Other high-achieving traits include:

A drive to excel and seek new challenges




Highly responsive

Risk takers (within carefully defined limits)

Recognition for performance

Passionate about work

Many of these traits are found in high-achieving men, but they often manifest themselves differently in women. Many top performing women carry with them a set of assumptions that impact their underlying thought processes. Some of the most common assumptions include:

I have to be perfect and do things perfectly.

I should be able to manage it all and accomplish it all without feeling stressed or tired.

I have to prove myself to everyone.

I can't relax until I finish what I have to do.

I should be able to accomplish more in a day.

I can handle it all on my own.

I have to be a people pleaser -- I'll please others by doing what they ask me to do.

These flawed assumptions produce specific thoughts about work and life that drive a great deal of stress-producing behavior in high-achieving women. Specifically, high-achieving women often overextend their time and resources, fail to delegate, are not assertive in saying "no" or denying requests, don't ask for help, and evaluate themselves harshly and frequently.

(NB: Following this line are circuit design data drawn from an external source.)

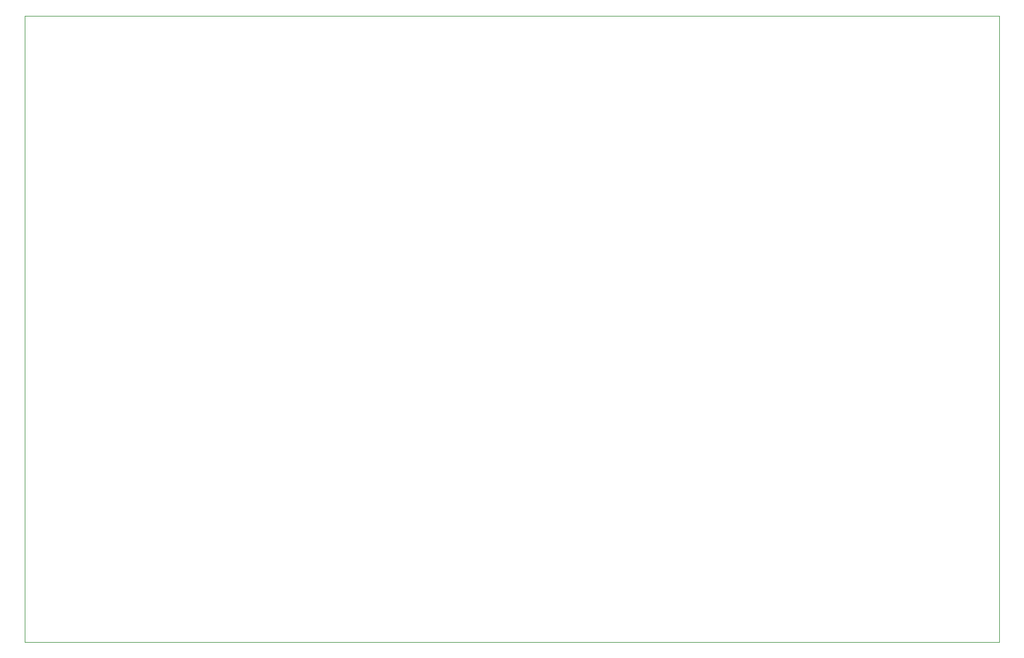
<source format=gbr>
G04 #@! TF.GenerationSoftware,KiCad,Pcbnew,5.1.5+dfsg1-2build2*
G04 #@! TF.CreationDate,2023-12-24T06:28:24+00:00*
G04 #@! TF.ProjectId,small_esc,736d616c-6c5f-4657-9363-2e6b69636164,rev?*
G04 #@! TF.SameCoordinates,Original*
G04 #@! TF.FileFunction,Profile,NP*
%FSLAX46Y46*%
G04 Gerber Fmt 4.6, Leading zero omitted, Abs format (unit mm)*
G04 Created by KiCad (PCBNEW 5.1.5+dfsg1-2build2) date 2023-12-24 06:28:24*
%MOMM*%
%LPD*%
G04 APERTURE LIST*
%ADD10C,0.050000*%
G04 APERTURE END LIST*
D10*
X86030000Y-50150000D02*
X201030000Y-50150000D01*
X226030000Y-50150000D02*
X216030000Y-50150000D01*
X226030000Y-140150000D02*
X226030000Y-50150000D01*
X216030000Y-140150000D02*
X226030000Y-140150000D01*
X216030000Y-50150000D02*
X206030000Y-50150000D01*
X206030000Y-140150000D02*
X216030000Y-140150000D01*
X86030000Y-140150000D02*
X86030000Y-50150000D01*
X206030000Y-140150000D02*
X86030000Y-140150000D01*
X201030000Y-50150000D02*
X206030000Y-50150000D01*
M02*

</source>
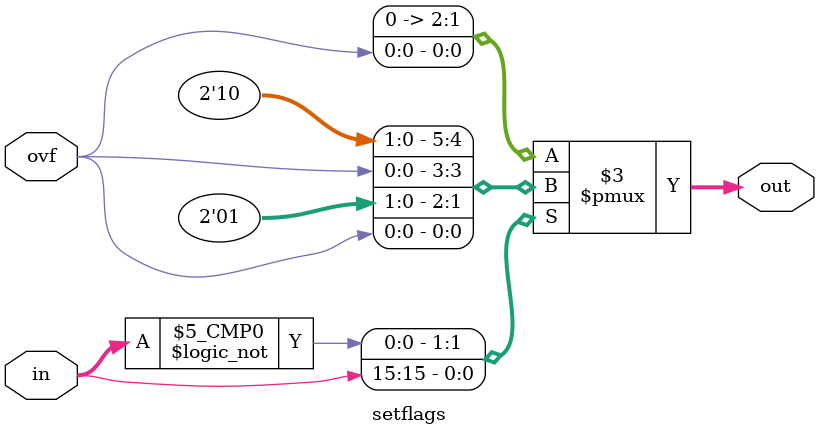
<source format=v>
/*Module performs Ain + Bin, Ain - Bin, Ain & Bin
  and ~Bin deoending on the specification of ALUop*/
module ALU(Ain,Bin,ALUop,out,Z);
input [15:0] Ain, Bin;
input [1:0] ALUop;
output [15:0] out;
reg[15:0] out;
output [2:0] Z;
wire [15:0] Addsub_out;
reg sub;
wire[2:0] Z;
wire ovf;
//assign Z = (out == 16'b0000000000000000) ? 1'b1 : 1'b0;
AddSub #(16) add(Ain,Bin,sub,Addsub_out,ovf);
setflags flagset(out,Z,ovf);
//Checking value of ALUop and doing operation specified
always@(*)begin
   case(ALUop)
    2'b00: {sub,out}={1'b0,Addsub_out};
    2'b01: {sub,out}={1'b1,Addsub_out};
    2'b10: {sub,out} = {1'bx,Ain & Bin} ;
    2'b11: {sub,out} = {1'bx,~Bin};
    default: out = {1'bx,{16{1'bx}}};
   endcase
 end
endmodule



module AddSub(a,b,sub,s,ovf) ;
  parameter n = 8 ;
  input [n-1:0] a, b ;
  input sub ;           // subtract if sub=1, otherwise add
  output [n-1:0] s ;
  output ovf ;          // 1 if overflow
  wire c1, c2 ;         // carry out of last two bits
  wire ovf = c1 ^ c2 ;  // overflow if signs don't match

  // add non sign bits
  Adder1 #(n-1) ai(a[n-2:0],b[n-2:0]^{n-1{sub}},sub,c1,s[n-2:0]) ;
  // add sign bits
  Adder1 #(1)   as(a[n-1],b[n-1]^sub,c1,c2,s[n-1]) ;
endmodule


//Multi-bit adder taken from slide set 6
module Adder1(a,b,cin,cout,s);
 parameter n=8;
 input [n-1:0] a,b;
 input cin;
 output [n-1:0] s;
 output cout;
 wire [n-1:0]s;
 wire cout;

assign {cout,s} = a + b + cin;
endmodule 

//Sets negative,ovf, and zero fla
module setflags(in,out,ovf);
input [15:0] in;
output [2:0] out;
input ovf;
reg [2:0] out; 
always @(*) begin
casex(in) 
16'b0: out ={1'b1,1'b0,ovf} ;
16'b1xxx_xxxx_xxxx_xxxx: out = {1'b0,1'b1,ovf};
default : out = {1'b0,1'b0,ovf};
endcase
end
endmodule


</source>
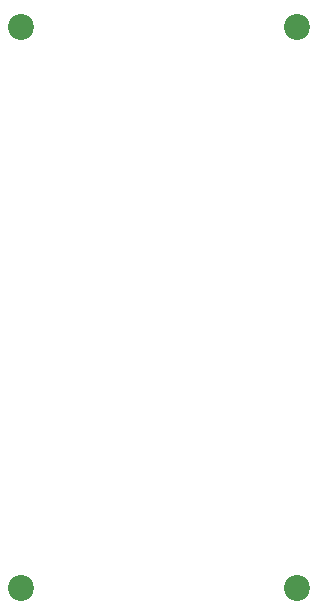
<source format=gbr>
%TF.GenerationSoftware,KiCad,Pcbnew,(5.1.9)-1*%
%TF.CreationDate,2021-05-16T17:21:24+01:00*%
%TF.ProjectId,bottom,626f7474-6f6d-42e6-9b69-6361645f7063,rev?*%
%TF.SameCoordinates,Original*%
%TF.FileFunction,Soldermask,Top*%
%TF.FilePolarity,Negative*%
%FSLAX46Y46*%
G04 Gerber Fmt 4.6, Leading zero omitted, Abs format (unit mm)*
G04 Created by KiCad (PCBNEW (5.1.9)-1) date 2021-05-16 17:21:24*
%MOMM*%
%LPD*%
G01*
G04 APERTURE LIST*
%ADD10C,2.200000*%
G04 APERTURE END LIST*
D10*
%TO.C,H4*%
X169494200Y-143789400D03*
%TD*%
%TO.C,H3*%
X146075400Y-143764000D03*
%TD*%
%TO.C,H2*%
X169468800Y-96291400D03*
%TD*%
%TO.C,H1*%
X146075400Y-96291400D03*
%TD*%
M02*

</source>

In addition, the very traits that cause companies to hire high-achieving women are the very traits that companies fail to manage or don't know how to manage appropriately. As a result, high-achieving women take their talents elsewhere. Research by Dr. Marcia Reynolds indicates that high-achieving women look for the following five things at work:

Frequent new challenges to stretch their talents and grow;

Flexible schedules;

The opportunity to collaborate and work with other high-achievers;

Recognition from the company/firm; and

Freedom to be themselves.

So bubble baths, while great, aren't going to help high-achievers manage their stress long term, and self-help strategies along those lines aren't going to help companies retain these talented women. In order to be a stronger leader and build stress resilience, high-achieving women need to understand both the way they think about themselves, their achievements, and relationships with others and the resulting behaviors.

We have a unique opportunity to create a better discussion about how to help high-achieving women thrive in life and work. Will you join me?